Don’t Call Us Dead by Danez Smith
Filled with equal parts compassion and pain, the poems in Don’t Call Us Dead are as urgent as they are thoughtful. Within the collection’s pages, you’ll feel the author’s longing for the safety of Black men. Smith uses imagery of the body to confront society’s issues head-on.
The Octopus Museum by Brenda Shaughnessy
Part sci-fi and part reality, The Octopus Museum is as unsettling as it is hypnotic. The poems take you into an alternate reality where, because of humanity’s shortcomings, cephalopods rule the earth. Brimming with maternal anxiety, scathing humor, and enduring terror, these poems are nothing short of a call to action.

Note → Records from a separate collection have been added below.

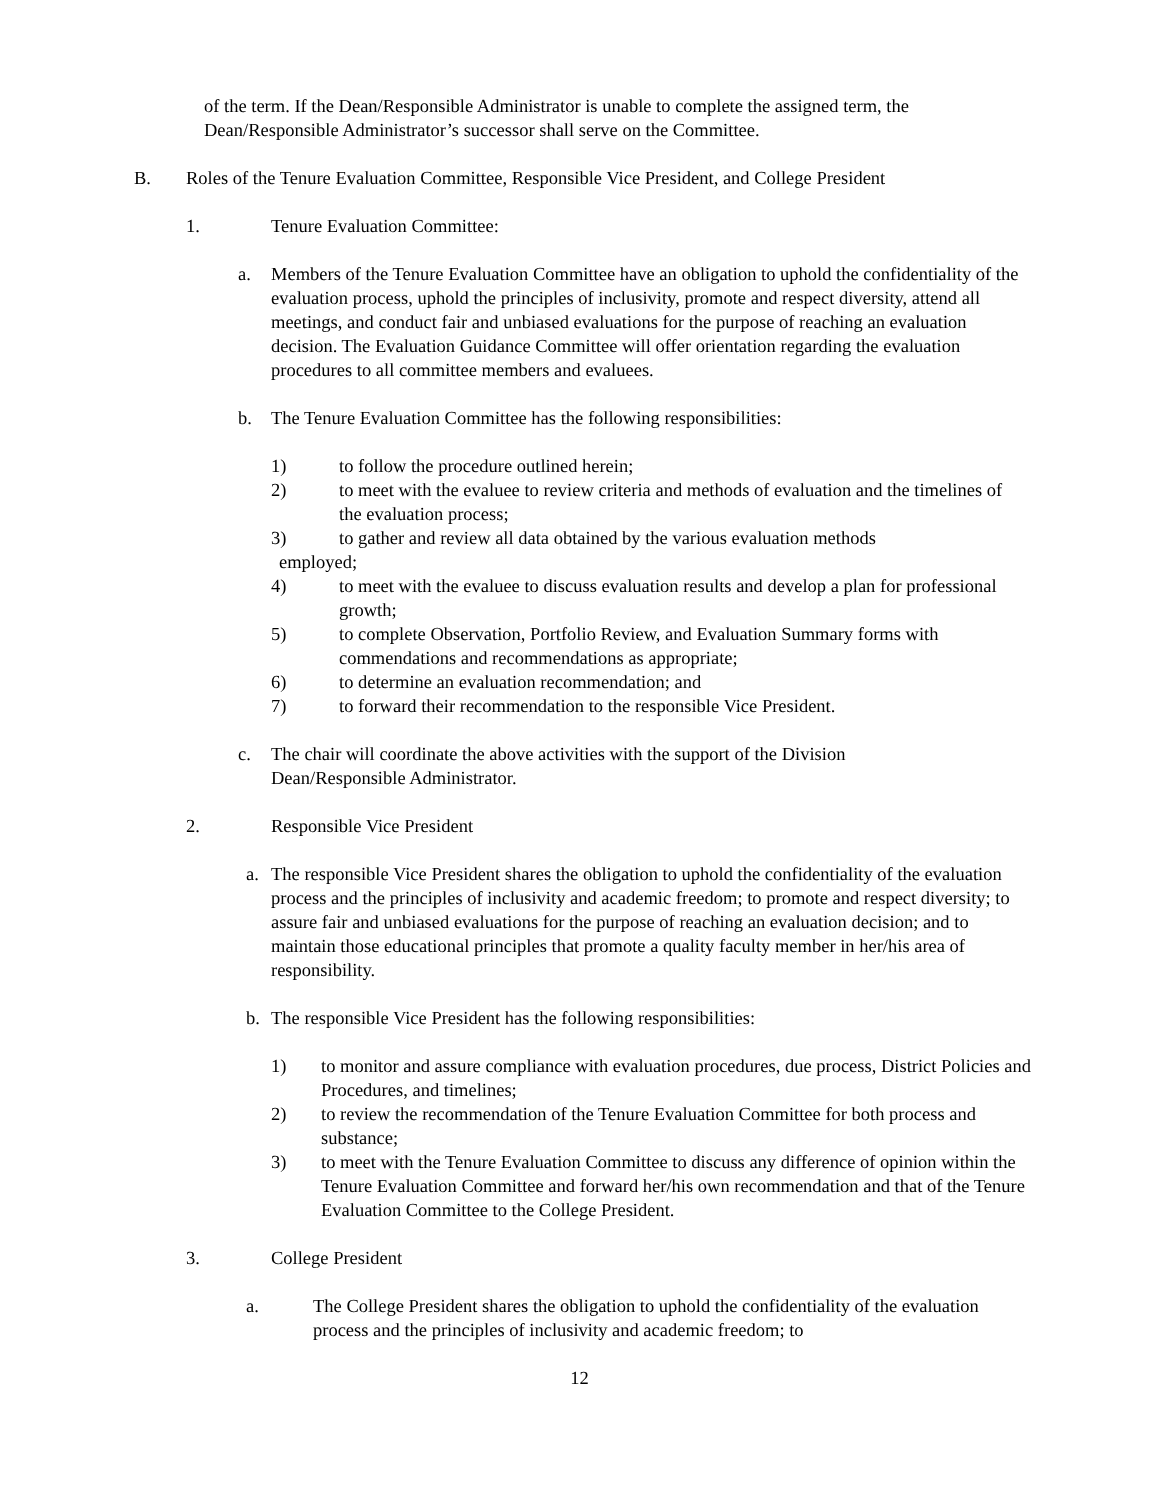of the term. If the Dean/Responsible Administrator is unable to complete the assigned term, the Dean/Responsible Administrator’s successor shall serve on the Committee.
B. Roles of the Tenure Evaluation Committee, Responsible Vice President, and College President
1. Tenure Evaluation Committee:
a. Members of the Tenure Evaluation Committee have an obligation to uphold the confidentiality of the evaluation process, uphold the principles of inclusivity, promote and respect diversity, attend all meetings, and conduct fair and unbiased evaluations for the purpose of reaching an evaluation decision. The Evaluation Guidance Committee will offer orientation regarding the evaluation procedures to all committee members and evaluees.
b. The Tenure Evaluation Committee has the following responsibilities:
1) to follow the procedure outlined herein;
2) to meet with the evaluee to review criteria and methods of evaluation and the timelines of the evaluation process;
3) to gather and review all data obtained by the various evaluation methods
employed;
4) to meet with the evaluee to discuss evaluation results and develop a plan for professional growth;
5) to complete Observation, Portfolio Review, and Evaluation Summary forms with commendations and recommendations as appropriate;
6) to determine an evaluation recommendation; and
7) to forward their recommendation to the responsible Vice President.
c. The chair will coordinate the above activities with the support of the Division Dean/Responsible Administrator.
2. Responsible Vice President
a. The responsible Vice President shares the obligation to uphold the confidentiality of the evaluation process and the principles of inclusivity and academic freedom; to promote and respect diversity; to assure fair and unbiased evaluations for the purpose of reaching an evaluation decision; and to maintain those educational principles that promote a quality faculty member in her/his area of responsibility.
b. The responsible Vice President has the following responsibilities:
1) to monitor and assure compliance with evaluation procedures, due process, District Policies and Procedures, and timelines;
2) to review the recommendation of the Tenure Evaluation Committee for both process and substance;
3) to meet with the Tenure Evaluation Committee to discuss any difference of opinion within the Tenure Evaluation Committee and forward her/his own recommendation and that of the Tenure Evaluation Committee to the College President.
3. College President
a. The College President shares the obligation to uphold the confidentiality of the evaluation process and the principles of inclusivity and academic freedom; to
12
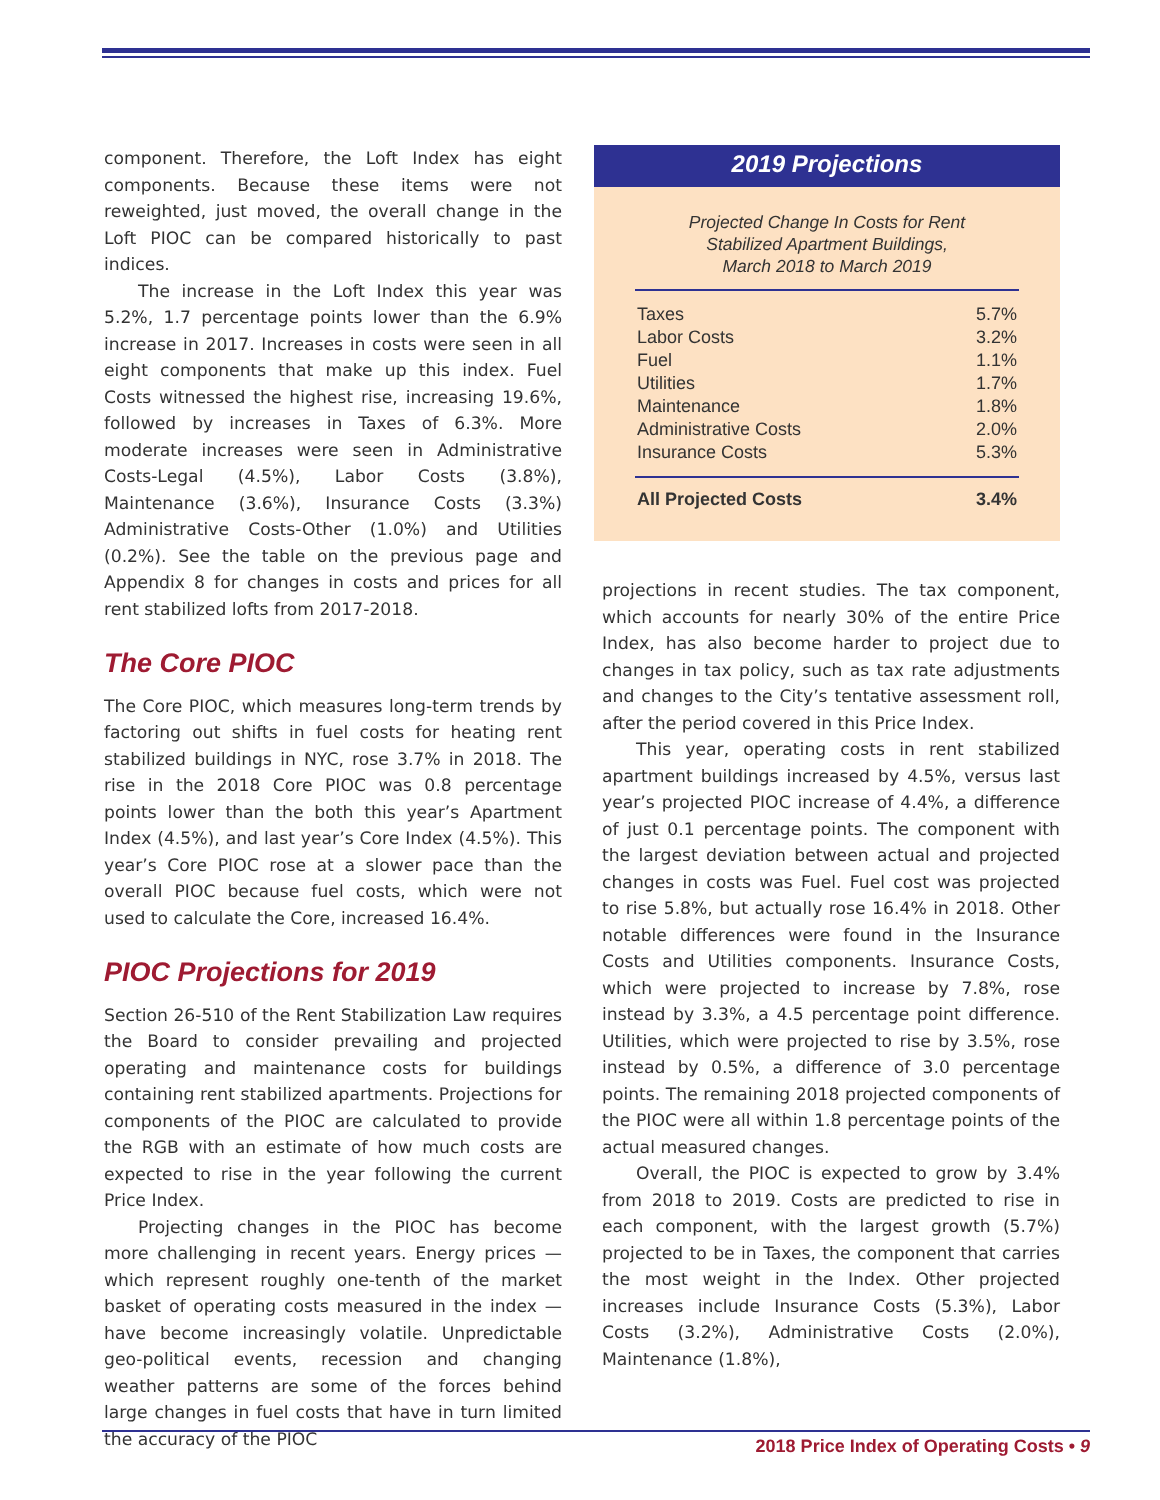component. Therefore, the Loft Index has eight components. Because these items were not reweighted, just moved, the overall change in the Loft PIOC can be compared historically to past indices.
The increase in the Loft Index this year was 5.2%, 1.7 percentage points lower than the 6.9% increase in 2017. Increases in costs were seen in all eight components that make up this index. Fuel Costs witnessed the highest rise, increasing 19.6%, followed by increases in Taxes of 6.3%. More moderate increases were seen in Administrative Costs-Legal (4.5%), Labor Costs (3.8%), Maintenance (3.6%), Insurance Costs (3.3%) Administrative Costs-Other (1.0%) and Utilities (0.2%). See the table on the previous page and Appendix 8 for changes in costs and prices for all rent stabilized lofts from 2017-2018.
The Core PIOC
The Core PIOC, which measures long-term trends by factoring out shifts in fuel costs for heating rent stabilized buildings in NYC, rose 3.7% in 2018. The rise in the 2018 Core PIOC was 0.8 percentage points lower than the both this year’s Apartment Index (4.5%), and last year’s Core Index (4.5%). This year’s Core PIOC rose at a slower pace than the overall PIOC because fuel costs, which were not used to calculate the Core, increased 16.4%.
PIOC Projections for 2019
Section 26-510 of the Rent Stabilization Law requires the Board to consider prevailing and projected operating and maintenance costs for buildings containing rent stabilized apartments. Projections for components of the PIOC are calculated to provide the RGB with an estimate of how much costs are expected to rise in the year following the current Price Index.
Projecting changes in the PIOC has become more challenging in recent years. Energy prices — which represent roughly one-tenth of the market basket of operating costs measured in the index — have become increasingly volatile. Unpredictable geo-political events, recession and changing weather patterns are some of the forces behind large changes in fuel costs that have in turn limited the accuracy of the PIOC
2019 Projections
Projected Change In Costs for Rent
Stabilized Apartment Buildings,
March 2018 to March 2019
| Taxes | 5.7% |
| Labor Costs | 3.2% |
| Fuel | 1.1% |
| Utilities | 1.7% |
| Maintenance | 1.8% |
| Administrative Costs | 2.0% |
| Insurance Costs | 5.3% |
| All Projected Costs | 3.4% |
projections in recent studies. The tax component, which accounts for nearly 30% of the entire Price Index, has also become harder to project due to changes in tax policy, such as tax rate adjustments and changes to the City’s tentative assessment roll, after the period covered in this Price Index.
This year, operating costs in rent stabilized apartment buildings increased by 4.5%, versus last year’s projected PIOC increase of 4.4%, a difference of just 0.1 percentage points. The component with the largest deviation between actual and projected changes in costs was Fuel. Fuel cost was projected to rise 5.8%, but actually rose 16.4% in 2018. Other notable differences were found in the Insurance Costs and Utilities components. Insurance Costs, which were projected to increase by 7.8%, rose instead by 3.3%, a 4.5 percentage point difference. Utilities, which were projected to rise by 3.5%, rose instead by 0.5%, a difference of 3.0 percentage points. The remaining 2018 projected components of the PIOC were all within 1.8 percentage points of the actual measured changes.
Overall, the PIOC is expected to grow by 3.4% from 2018 to 2019. Costs are predicted to rise in each component, with the largest growth (5.7%) projected to be in Taxes, the component that carries the most weight in the Index. Other projected increases include Insurance Costs (5.3%), Labor Costs (3.2%), Administrative Costs (2.0%), Maintenance (1.8%),
2018 Price Index of Operating Costs • 9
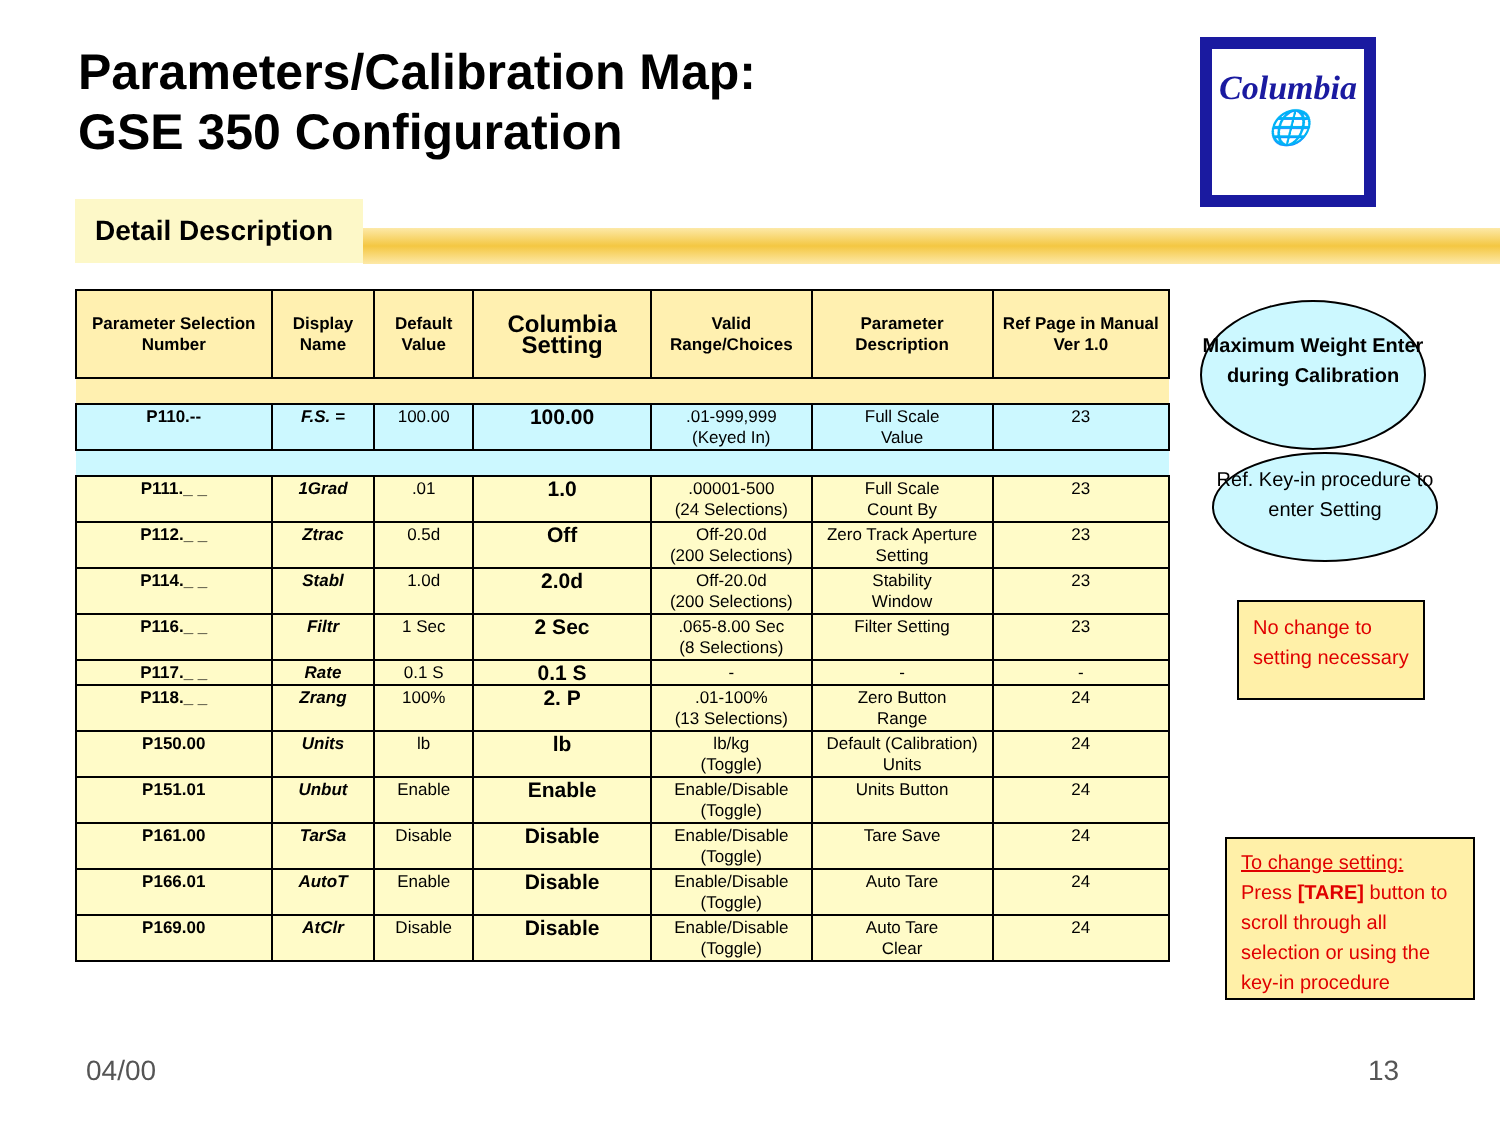Parameters/Calibration Map:
GSE 350 Configuration
Columbia
🌐
Detail Description
| Parameter Selection Number | Display Name | Default Value | Columbia Setting | Valid Range/Choices | Parameter Description | Ref Page in Manual Ver 1.0 |
| --- | --- | --- | --- | --- | --- | --- |
| P110.-- | F.S. = | 100.00 | 100.00 | .01-999,999 (Keyed In) | Full Scale Value | 23 |
| P111._ _ | 1Grad | .01 | 1.0 | .00001-500 (24 Selections) | Full Scale Count By | 23 |
| P112._ _ | Ztrac | 0.5d | Off | Off-20.0d (200 Selections) | Zero Track Aperture Setting | 23 |
| P114._ _ | Stabl | 1.0d | 2.0d | Off-20.0d (200 Selections) | Stability Window | 23 |
| P116._ _ | Filtr | 1 Sec | 2 Sec | .065-8.00 Sec (8 Selections) | Filter Setting | 23 |
| P117._ _ | Rate | 0.1 S | 0.1 S | - | - | - |
| P118._ _ | Zrang | 100% | 2. P | .01-100% (13 Selections) | Zero Button Range | 24 |
| P150.00 | Units | lb | lb | lb/kg (Toggle) | Default (Calibration) Units | 24 |
| P151.01 | Unbut | Enable | Enable | Enable/Disable (Toggle) | Units Button | 24 |
| P161.00 | TarSa | Disable | Disable | Enable/Disable (Toggle) | Tare Save | 24 |
| P166.01 | AutoT | Enable | Disable | Enable/Disable (Toggle) | Auto Tare | 24 |
| P169.00 | AtClr | Disable | Disable | Enable/Disable (Toggle) | Auto Tare Clear | 24 |
Maximum Weight Enter during Calibration
Ref. Key-in procedure to enter Setting
No change to setting necessary
To change setting:
Press [TARE] button to scroll through all selection or using the key-in procedure
04/00 13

New American Best Friend by Olivia Gatwood
Olivia Gatwood got her start at poetry slams, and you’ll feel that same electricity and bite throughout her collection, New American Best Friend. Moving through the stages of childhood to adulthood, Gatwood explores contemporary American womanhood in all its beauty and pain. These sharp-tongued poems ultimately celebrate strong women in every sense of the word.
Night Sky with Exit Wounds by Ocean Vuong
At just 30 years old, Ocean Vuong is already something of a poetry prodigy, with numerous awards and fellowships already under his belt. Night Sky with Exit Wounds is Vuong’s first full-length poetry collection. He doesn’t hold back in this collection, addressing all of life’s biggest joys and aches: love, family, war, and trauma. Even with these heavy topics, he has a gentle touch, lending to the book’s standing as one of the best contemporary poetry books out there.
Bright Dead Things by Ada Limón
Ada Limón doesn’t hold back with Bright Dead Things. Featuring a radical vulnerability and strength, these poems pay witness to life’s chaotic beauty and are always informed by feminism and an insistence that they belong in the world. Brimming with every emotion at once, Bright Dead Things comes packed with life.
Prelude to Bruise by Saeed Jones
Although filled with fear, Prelude to Bruise treks bravely on, addressing the traumas of the past in hopes of a fuller future. Imbued with magic and pain in every word, Saeed Jones’ poems grapple with abuse and sexuality, queerness and racism through stunning metaphors and images. As lyrical as it is blunt, Prelude to Bruise may feel harsh, but it also suggests the beauty of healing.